How to have a productive day at the library

UL Bolton Library 13
01.02.2016 Bolton Library, Cashel Co. Tipperary. Picture: Alan Place/Fusionshooters

By Sarah Talty

The semester weeks are finally in the double digits and dread has started to creep in. Whether you’re cramming for exams or trying to meet deadlines, it can be hard to get focused. Some people are lucky to have the motivation to study at home but for the rest of us only the library will do. There’s nothing like holding a coveted seat in the library and powering through all your work. For many of us though, distractions get in the way and we find ourselves leaving mentally drained with little done.

Glucksman_Library

To combat this we’ll pinpoint the main things that get in the way of being productive and how to overcome them:

Hunger

Bring lots of snacks and water and also pack a lunch for yourself. There is no faster way to decide to leave the silence of the library than having your stomach demonstrating a whale call because you haven’t fed it in hours.

Dataset entries
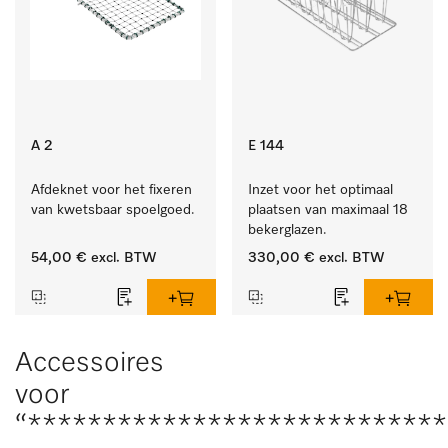
A 2
E 144
Afdeknet voor het fixeren 
Inzet voor het optimaal 
van kwetsbaar spoelgoed.
plaatsen van maximaal 18 
bekerglazen.
54,00 €
excl. BTW
330,00 €
excl. BTW
Accessoires
voor
“****************************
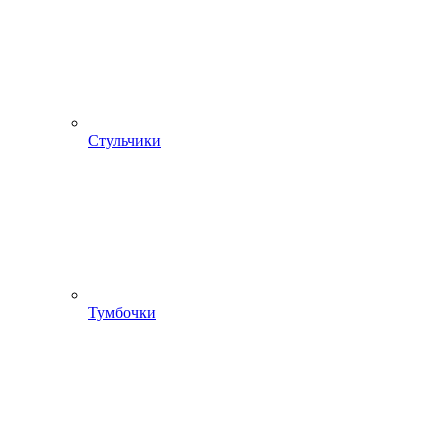
Стульчики
Тумбочки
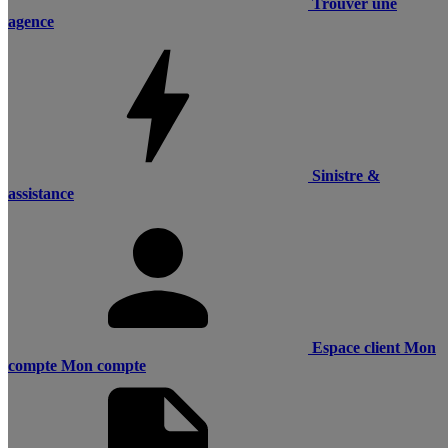
Trouver une
agence
Sinistre &
assistance
Espace client
Mon
compte
Mon compte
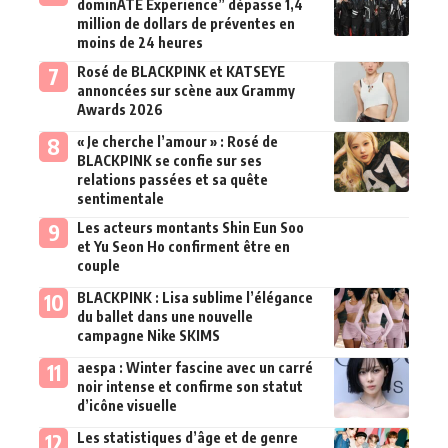
dominATE Experience” dépasse 1,4
million de dollars de préventes en
moins de 24 heures
Rosé de BLACKPINK et KATSEYE
annoncées sur scène aux Grammy
Awards 2026
« Je cherche l’amour » : Rosé de
BLACKPINK se confie sur ses
relations passées et sa quête
sentimentale
Les acteurs montants Shin Eun Soo
et Yu Seon Ho confirment être en
couple
BLACKPINK : Lisa sublime l’élégance
du ballet dans une nouvelle
campagne Nike SKIMS
aespa : Winter fascine avec un carré
noir intense et confirme son statut
d’icône visuelle
Les statistiques d’âge et de genre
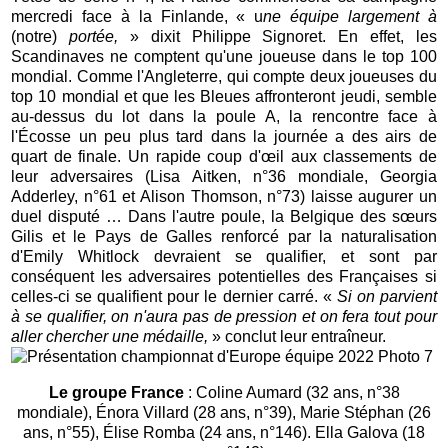
mercredi face à la Finlande, « u
ne équipe largement à
(notre)
portée,
» dixit Philippe Signoret. En effet, les
Scandinaves ne comptent qu'une joueuse dans le top 100
mondial. Comme l'Angleterre, qui compte deux joueuses du
top 10 mondial et que les Bleues affronteront jeudi, semble
au-dessus du lot dans la poule A, la rencontre face à
l'Écosse un peu plus tard dans la journée a des airs de
quart de finale. Un rapide coup d'œil aux classements de
leur adversaires (Lisa Aitken, n°36 mondiale, Georgia
Adderley, n°61 et Alison Thomson, n°73) laisse augurer un
duel disputé … Dans l'autre poule, la Belgique des sœurs
Gilis et le Pays de Galles renforcé par la naturalisation
d'Emily Whitlock devraient se qualifier, et sont par
conséquent les adversaires potentielles des Françaises si
celles-ci se qualifient pour le dernier carré. «
Si on parvient
à se qualifier, on n'aura pas de pression et on fera tout pour
aller chercher une médaille,
» conclut leur entraîneur.
Le groupe France
: Coline Aumard (32 ans, n°38
mondiale), Énora Villard (28 ans, n°39), Marie Stéphan (26
ans, n°55), Élise Romba (24 ans, n°146). Ella Galova (18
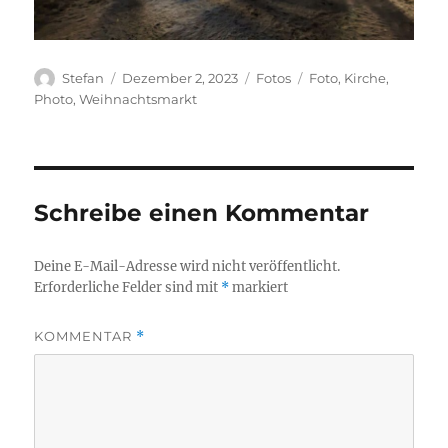
Autor
Veröffentlicht
Kategorien
Schlagwörter
Stefan
Dezember 2, 2023
Fotos
Foto
,
Kirche
,
am
Photo
,
Weihnachtsmarkt
Schreibe einen Kommentar
Deine E-Mail-Adresse wird nicht veröffentlicht.
Erforderliche Felder sind mit
*
markiert
KOMMENTAR
*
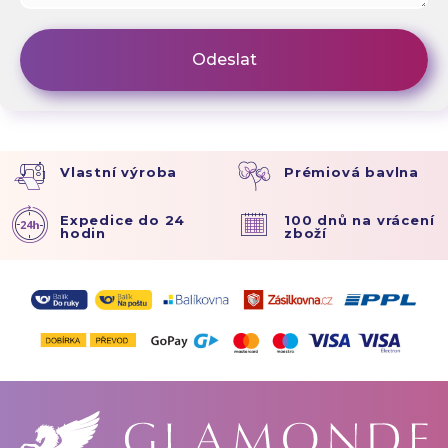
Vlastní výroba
Prémiová bavlna
Expedice do 24
100 dnů na vrácení
hodin
zboží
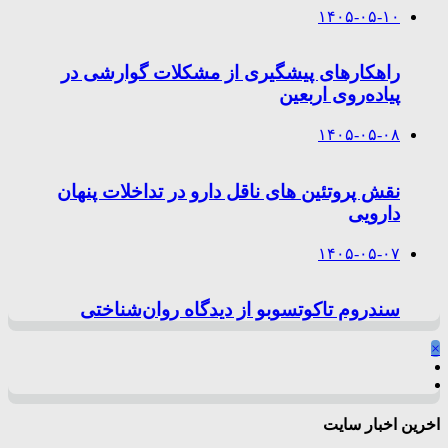
۱۴۰۵-۰۵-۱۰
راهکارهای پیشگیری از مشکلات گوارشی در
پیاده‌روی اربعین
۱۴۰۵-۰۵-۰۸
نقش پروتئین های ناقل دارو در تداخلات پنهان
دارویی
۱۴۰۵-۰۵-۰۷
سندروم تاکوتسوبو از دیدگاه روان‌شناختی
×
اخرین اخبار سایت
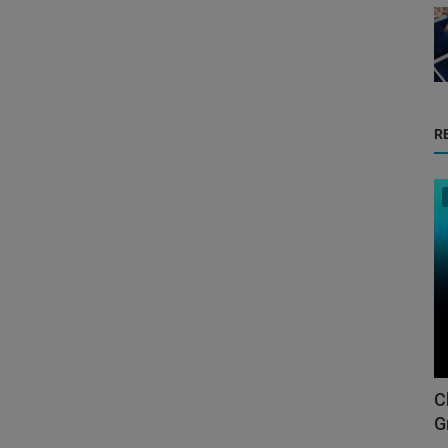
R
C
G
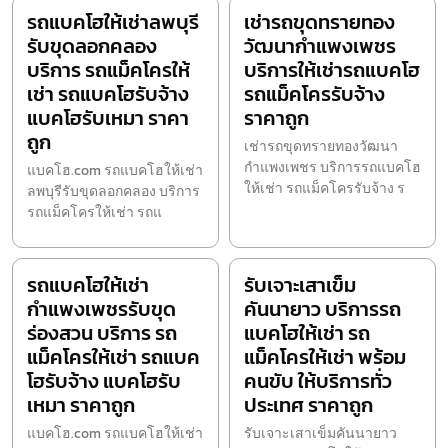
รถแบคโฮให้เช่าลพบุรี
เช่ารถขุดทรายทอง
รับขุดลอกคลอง
วัฒนากำแพงเพชร
บริการ รถแม็คโครให้
บริการให้เช่ารถแบคโฮ
เช่า รถแบคโฮรับจ้าง
รถแม็คโครรับจ้าง
แบคโฮรับเหมา ราคา
ราคาถูก
ถูก
เช่ารถขุดทรายทองวัฒนา
กำแพงเพชร บริการรถแบคโฮ
แบคโฮ.com รถแบคโฮให้เช่า
ให้เช่า รถแม็คโครรับจ้าง ร
ลพบุรีรับขุดลอกคลอง บริการ
รถแม็คโครให้เช่า รถแ
รถแบคโฮให้เช่า
รับเจาะเสาเข็ม
กำแพงเพชรรับขุด
คันนายาว บริการรถ
ร่องสวน บริการ รถ
แบคโฮให้เช่า รถ
แม็คโครให้เช่า รถแบค
แม็คโครให้เช่า พร้อม
โฮรับจ้าง แบคโฮรับ
คนขับ ให้บริการทั่ว
เหมา ราคาถูก
ประเทศ ราคาถูก
แบคโฮ.com รถแบคโฮให้เช่า
รับเจาะเสาเข็มคันนายาว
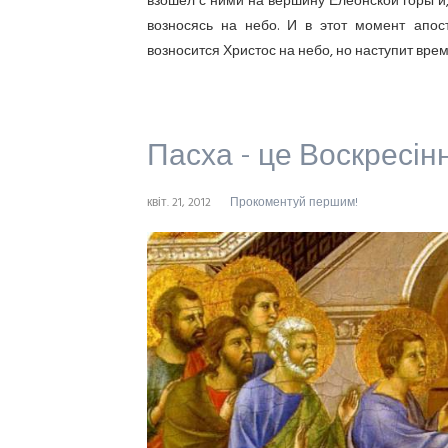
взошел с ними на вершину Елеонской горы и,
возносясь на небо. И в этот момент апос
возносится Христос на небо, но наступит врем
Пасха - це Воскресін
квіт. 21, 2012
Прокоментуй першим!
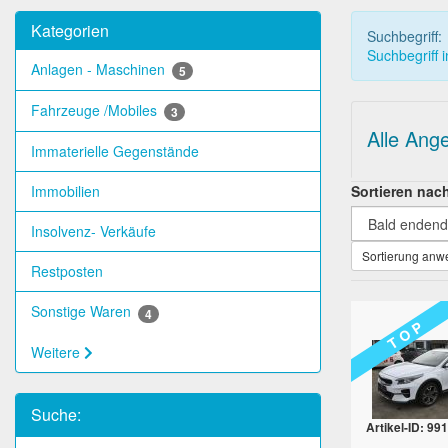
Kategorien
Suchbegriff:
Suchbegriff 
Anlagen - Maschinen
5
Fahrzeuge /Mobiles
3
Alle Ang
Immaterielle Gegenstände
Sortieren nac
Immobilien
Insolvenz- Verkäufe
Sortierung an
Restposten
Sonstige Waren
4
T O P
Weitere
Suche:
Artikel-ID: 991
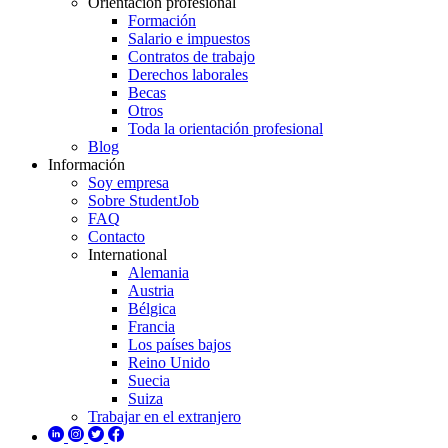
Orientación profesional
Formación
Salario e impuestos
Contratos de trabajo
Derechos laborales
Becas
Otros
Toda la orientación profesional
Blog
Información
Soy empresa
Sobre StudentJob
FAQ
Contacto
International
Alemania
Austria
Bélgica
Francia
Los países bajos
Reino Unido
Suecia
Suiza
Trabajar en el extranjero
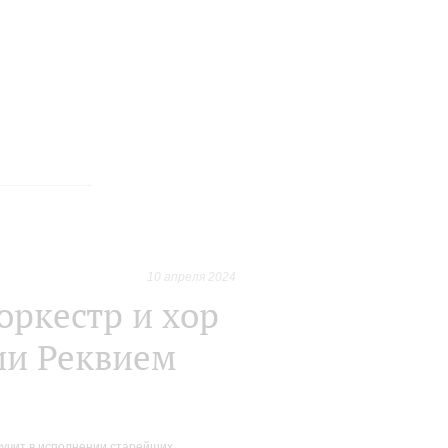
10 апреля 2024
ркестр и хор
ии Реквием
учит в исполнении старейших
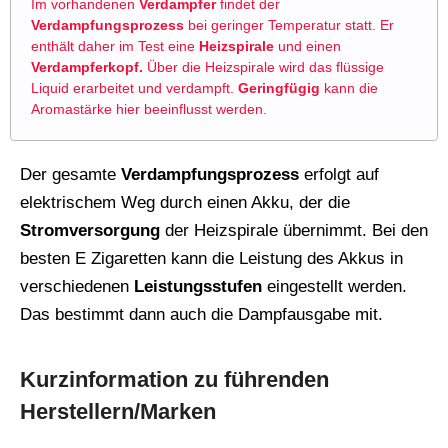
Im vorhandenen
Verdampfer
findet der
Verdampfungsprozess
bei geringer Temperatur statt. Er
enthält daher im Test eine
Heizspirale
und einen
Verdampferkopf.
Über die Heizspirale wird das flüssige
Liquid erarbeitet und verdampft.
Geringfügig
kann die
Aromastärke hier beeinflusst werden.
Der gesamte
Verdampfungsprozess
erfolgt auf
elektrischem Weg durch einen Akku, der die
Stromversorgung
der Heizspirale übernimmt. Bei den
besten E Zigaretten kann die Leistung des Akkus in
verschiedenen
Leistungsstufen
eingestellt werden.
Das bestimmt dann auch die Dampfausgabe mit.
Kurzinformation zu führenden
Herstellern/Marken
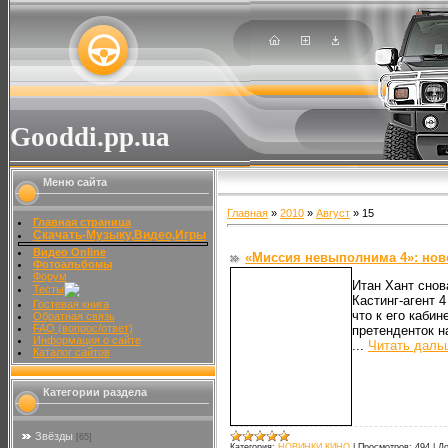
Gooddi.pp.ua
Меню сайта
Главная
»
2010
»
Август
»
15
Главная страница
Скачать-Музыку,Видео,Игры
Видео Online
«Миссия невыполнима 4»: нов
Фотоальбомы
Форум
Итан Хант снов
Тесты
Кастинг-агент 
Гостевая книга
что к его каби
Обратная связь
FAQ (вопрос/ответ)
претенденток н
Информация о сайте
...
Читать даль
Каталог сайтов
Категории раздела
Звёзды
[65]
Категория:
НОВИНКИ КИНО
|
Просмотров:
494
|
До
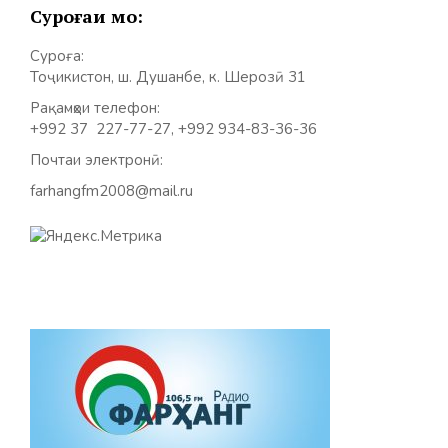
Суроғаи мо:
Суроға:
Тоҷикистон, ш. Душанбе, к. Шерозӣ 31
Рақамҳои телефон:
+992 37 227-77-27, +992 934-83-36-36
Почтаи электронӣ:
farhangfm2008@mail.ru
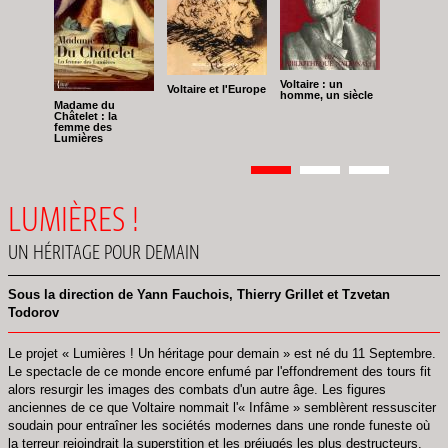
Voltaire : un
Voltaire et l'Europe
homme, un siècle
Madame du
Châtelet : la
femme des
Lumières
Pagination
Page
1
Page
2
Page
3
LUMIÈRES !
UN HÉRITAGE POUR DEMAIN
Sous la direction de Yann Fauchois, Thierry Grillet et Tzvetan
Todorov
Le projet « Lumières ! Un héritage pour demain » est né du 11 Septembre.
Le spectacle de ce monde encore enfumé par l'effondrement des tours fit
alors resurgir les images des combats d'un autre âge. Les figures
anciennes de ce que Voltaire nommait l'« Infâme » semblèrent ressusciter
soudain pour entraîner les sociétés modernes dans une ronde funeste où
la terreur rejoindrait la superstition et les préjugés les plus destructeurs.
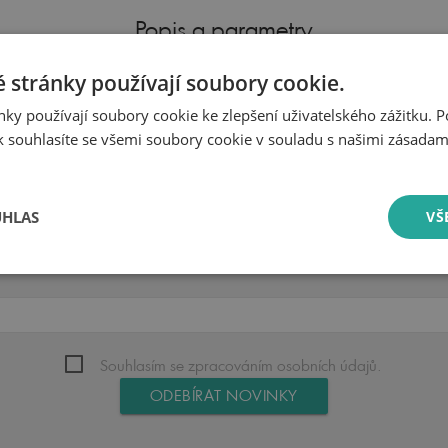
Popis a parametry
 stránky používají soubory cookie.
Parametry produktu
ky používají soubory cookie ke zlepšení uživatelského zážitku. 
 souhlasíte se všemi soubory cookie v souladu s našimi zásadam
Určeno pro
UHLAS
VŠ
Přihlásit se k odběru novinek
Souhlasím se zpracováním osobních údajů.
ODEBÍRAT NOVINKY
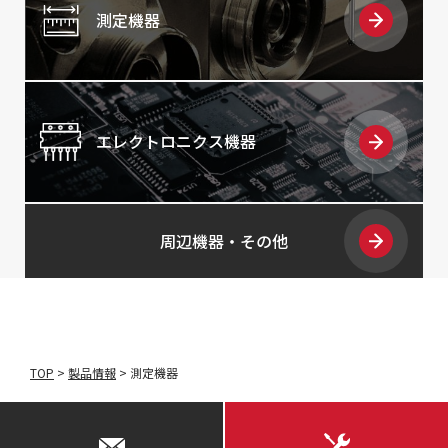
測定機器
エレクトロニクス機器
周辺機器・その他
TOP
>
製品情報
>
測定機器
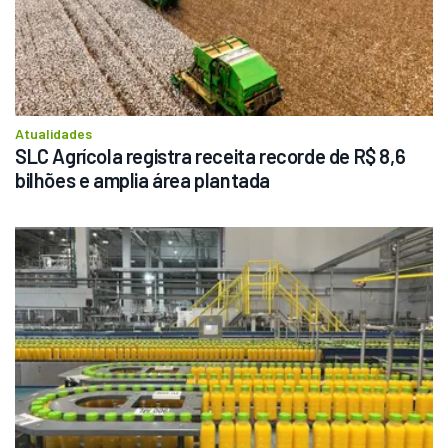
Atualidades
SLC Agrícola registra receita recorde de R$ 8,6 
bilhões e amplia área plantada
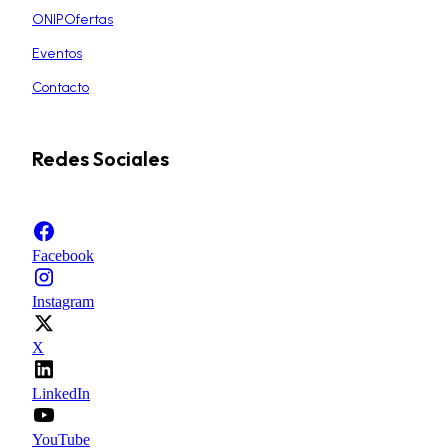
ONIPOfertas
Eventos
Contacto
Redes Sociales
Facebook
Instagram
X
LinkedIn
YouTube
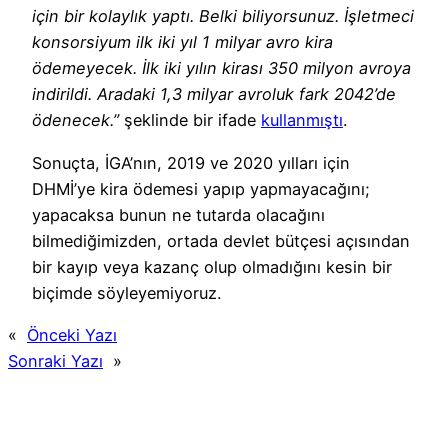
için bir kolaylık yaptı. Belki biliyorsunuz. İşletmeci
konsorsiyum ilk iki yıl 1 milyar avro kira
ödemeyecek. İlk iki yılın kirası 350 milyon avroya
indirildi. Aradaki 1,3 milyar avroluk fark 2042’de
ödenecek.”
şeklinde bir ifade
kullanmıştı
.
Sonuçta, İGA’nın, 2019 ve 2020 yılları için
DHMİ’ye kira ödemesi yapıp yapmayacağını;
yapacaksa bunun ne tutarda olacağını
bilmediğimizden, ortada devlet bütçesi açısından
bir kayıp veya kazanç olup olmadığını kesin bir
biçimde söyleyemiyoruz.
«
Önceki Yazı
Sonraki Yazı
»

▶ **TASK INSTRUCTIONS**
A - Answer these questions using the library productivity article:
(i) How do many people feel when distractions get in the way of their work?
(ii) What is the first obstacle to productivity listed?
(iii) Besides snacks and water, what does the article say to bring?
B - Check each statement against the library productivity article. Answer yes or no, and quote the words that decide it.
(i) Some people have the motivation to study at home.
(ii) The semester weeks are still in single digits.
(iii) The article credits Sarah Talty as its author.
C - Pick up the library productivity article after its last sentence and continue it.

▶ **ANSWERS PER TASK**
A -
(i) Mentally drained, with little done.
(ii) Hunger.
(iii) A packed lunch.

B -
(i) Yes: "Some people are lucky to have the motivation to study at home"
(ii) No: "The semester weeks are finally in the double digits"
(iii) Yes: "By Sarah Talty"

C -
Your phone

Phones are the worst! You decide to scroll through your phone for a few minutes and before you know it you’ve wasted half an hour. There are apps that can block certain sites and apps on your phone or just lock it completely for a certain period of time. My favourite app is one called Dinner Mode, in which you choose a period of time to not pick up your phone. If you pick it up before the minutes you chose have passed then you lose. Very simple but effective if you’re as competitive as I am. It’s a great way to give yourself time periods of working hard with no distractions before taking a break. You could just leave your phone at home too, up to you.

Friends

When your friends want to hang out it can be hard to say no when you’ve been staring at figures and essays for hours. We’re in the last few weeks though and your friends should be studying too so they’ll understand when you say no. Plan breaks to meet your friends so your brain doesn’t explode, or turn to mush four hours in of looking at a computer screen.

23.09.14           University of Limerick Supplement. Picture: Alan Place.

Seats

Come early to get a good seat and don’t lose your precious seat by taking breaks longer than 45 minutes. Also if a friend has a class to go to or is leaving the library for good have it arranged that you text the other in advance to see if they want to come in and take your seat.

Planning

‘By failing to prepare you are preparing to fail’

Take 10 minutes when you first get into the library and spend it planning what you want to achieve that day. Write out a to do list and tick each task off, even if it’s just something small such as completing a recommended reading. It will help you get more done and give more structure to your day so you can get the best out of your day.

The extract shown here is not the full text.